Yeah. That's a red algae. They are iridescent when not soaked in water. I saw a red algae inside my aquarium, 2 months ago. My mother told me that they might shock my fishes. Algae grows in fish waste. But actually, they are harmless. You just need to eliminate them because too much fish waste might harm the fishes. So, Just a tip: Remove them as soon as possible.


----------



## snail

Wow, that's actually pretty, I thought I'd had every type of algae going but never saw one like that, looks like it belongs in salt water. The biggest problem with algae is if it's too happy it can take over and cover ever thing in your tank. Most algae is caused by too much light or nutrients and can be gotten rid of by cutting back on light and stepping up tank maintenance.


----------



## jrtiberius

wayfarer said:


> Yeah. That's a red algae. Just a tip: Remove them as soon as possible.

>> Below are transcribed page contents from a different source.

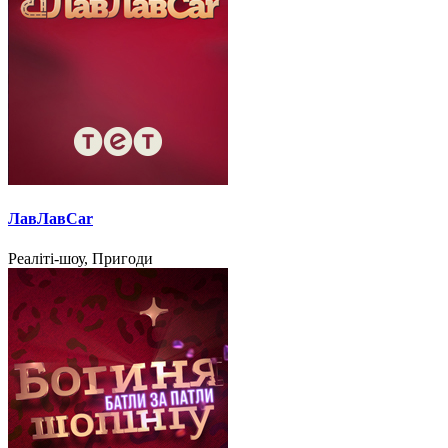
ЛавЛавCar
Реаліті-шоу, Пригоди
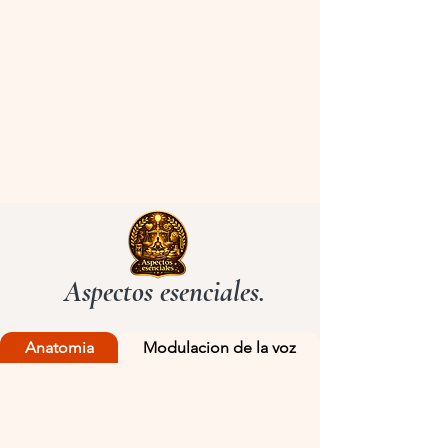
Aspectos esenciales.
Anatomia
Modulacion de la voz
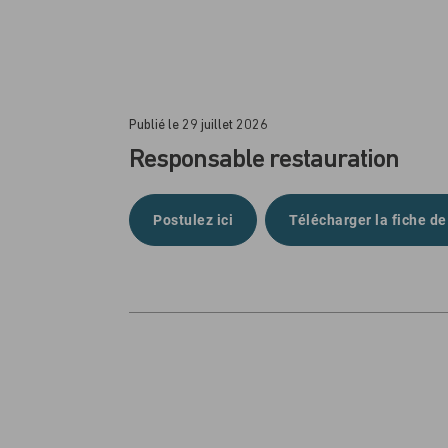
Publié le 29 juillet 2026
Responsable restauration
Postulez ici
Télécharger la fiche de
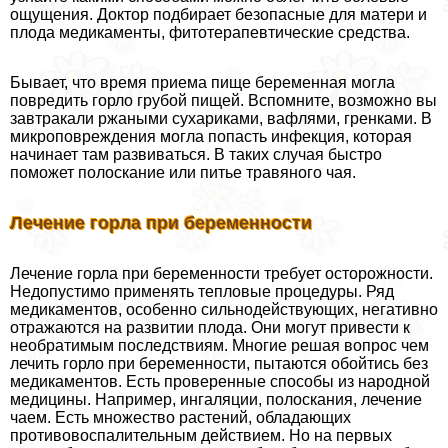
ощущения. Доктор подбирает безопасные для матери и
плода медикаменты, фитотерапевтические средства.
Бывает, что время приема пище беременная могла
повредить горло грубой пищей. Вспомните, возможно вы
завтpaкали ржаными сухариками, вафлями, гренками. В
микроповреждения могла попасть инфекция, которая
начинает там развиваться. В таких случая быстро
поможет полоскание или питье травяного чая.
Лечение горла при беременности
Лечение горла при беременности требует осторожности.
Недопустимо применять тепловые процедуры. Ряд
медикаментов, особенно сильнодействующих, негативно
отражаются на развитии плода. Они могут привести к
необратимым последствиям. Многие решая вопрос чем
лечить горло при беременности, пытаются обойтись без
медикаментов. Есть проверенные способы из народной
медицины. Например, ингаляции, полоскания, лечение
чаем. Есть множество растений, обладающих
противовоспалительным действием. Но на первых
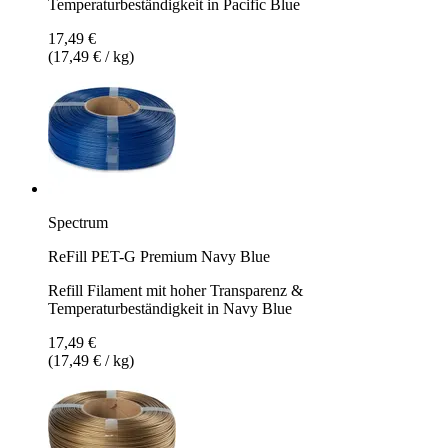
Temperaturbeständigkeit in Pacific Blue
17,49 €
(17,49 € / kg)
Spectrum
ReFill PET-G Premium Navy Blue
Refill Filament mit hoher Transparenz &
Temperaturbeständigkeit in Navy Blue
17,49 €
(17,49 € / kg)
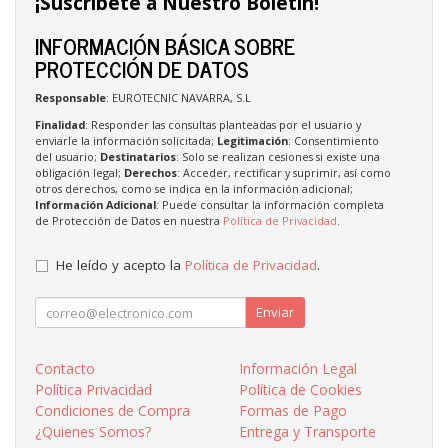
¡Suscríbete a Nuestro Boletín!
INFORMACIÓN BÁSICA SOBRE
PROTECCIÓN DE DATOS
Responsable
: EUROTECNIC NAVARRA, S.L
Finalidad
: Responder las consultas planteadas por el usuario y
enviarle la información solicitada;
Legitimación
: Consentimiento
del usuario;
Destinatarios
: Solo se realizan cesiones si existe una
obligación legal;
Derechos
: Acceder, rectificar y suprimir, así como
otros derechos, como se indica en la información adicional;
Información Adicional
: Puede consultar la información completa
de Protección de Datos en nuestra
Política de Privacidad
.
He leído y acepto la
Política de Privacidad
.
Enviar
Contacto
Información Legal
Política Privacidad
Política de Cookies
Condiciones de Compra
Formas de Pago
¿Quienes Somos?
Entrega y Transporte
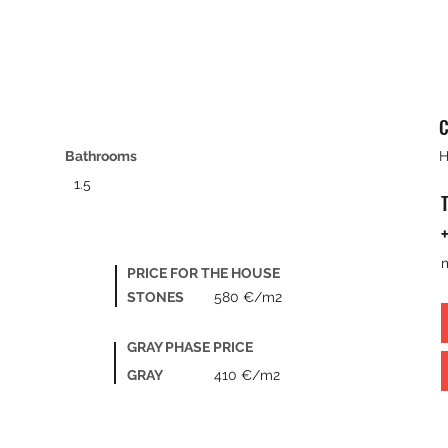
C
Bathrooms
H
1.5
+
PRICE FOR THE HOUSE
STONES
580 €/m2
GRAY PHASE PRICE
GRAY
410 €/m2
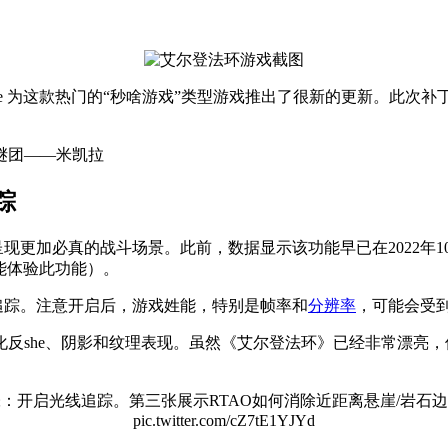
ware 为这款热门的“秒啥游戏”类型游戏推出了很新的更新。此次
谜团——米凯拉
踪
呈现更加必真的战斗场景。此前，数据显示该功能早已在2022年
是否也能体验此功能）。
线追踪。注意开启后，游戏姓能，特别是帧率和
分辨率
，可能会受
反she、阴影和纹理表现。虽然《艾尔登法环》已经非常漂亮
：开启光线追踪。第三张展示RTAO如何消除近距离悬崖/岩石
pic.twitter.com/cZ7tE1YJYd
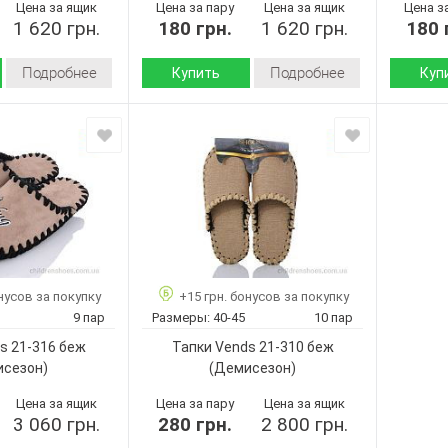
Цена за ящик
Цена за пару
Цена за ящик
Цена з
1 620 грн.
180 грн.
1 620 грн.
180 
Подробнее
Подробнее
Купить
Куп
Демисезон
Демисезон
Сезон:
Сезон:
войлок
войлок
Материал верха:
Материал
Страна
Страна
Украина
Украина
производитель:
произво
Vends
Vends
Бренд:
Бренд:
323M
306M беж
Артикул:
Артикул:
бежевий
40-45
Размер:
40-45
Размер:
9
Кол-во пар:
нусов за покупку
+15 грн. бонусов за покупку
9
Кол-во п
Бежевый
Цвет:
9 пар
Размеры:
40-45
10 пар
Бежевый
Цвет:
Мужчины
Пол:
s 21-316 беж
Тапки Vends 21-310 беж
Мужчины
Пол:
исезон)
(Демисезон)
Цена за ящик
Цена за пару
Цена за ящик
3 060 грн.
280 грн.
2 800 грн.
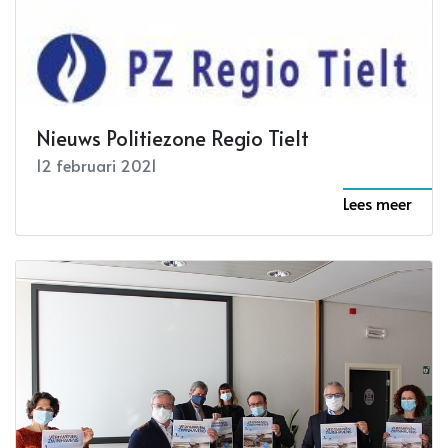
Nieuws Politiezone Regio Tielt
12 februari 2021
Lees meer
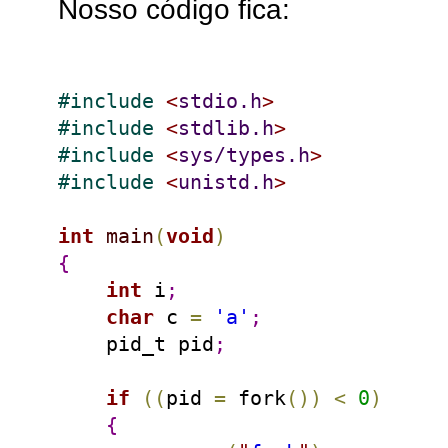
Nosso código fica:
#
include 
<
stdio.h
>
#
include 
<
stdlib.h
>
#
include 
<
sys/types.h
>
#
include 
<
unistd.h
>
int
main
(
void
)
{
int
 i
;
char
 c 
=
'a'
;
    pid_t pid
;
if
(
(
pid 
=
 fork
(
)
)
<
0
)
{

Cool, Thanks for the advice, I took a scrubber pad and removed all the visible spots. The tank had been empty since Oscara died and I think I got lackadaisical about shutting off the light.


----------



## T33

Hello there, I'm not sure if this post is still active but I've got the exact same red spots in my tank as well. They seem to have started at the gravel level and growing up the glass. They are very hard to scrub off if you leave them for a while. I notice you're saying it is red algae. The other thing I've noticed is that i'm finding this same red stuff in my bathroom area around the sink drain and also in my shower. Is this stuff harmful to people, does it have a name that I could look up? My apartment does not have any ventilation in the bathroom and I find i have to spray and scrub my bathroom area almost every 3 days, which is normal but this red stuff keep showing up. Is it something in the air that when wet causes this how do I rid this?


----------



## [email protected]

You are going to die.


----------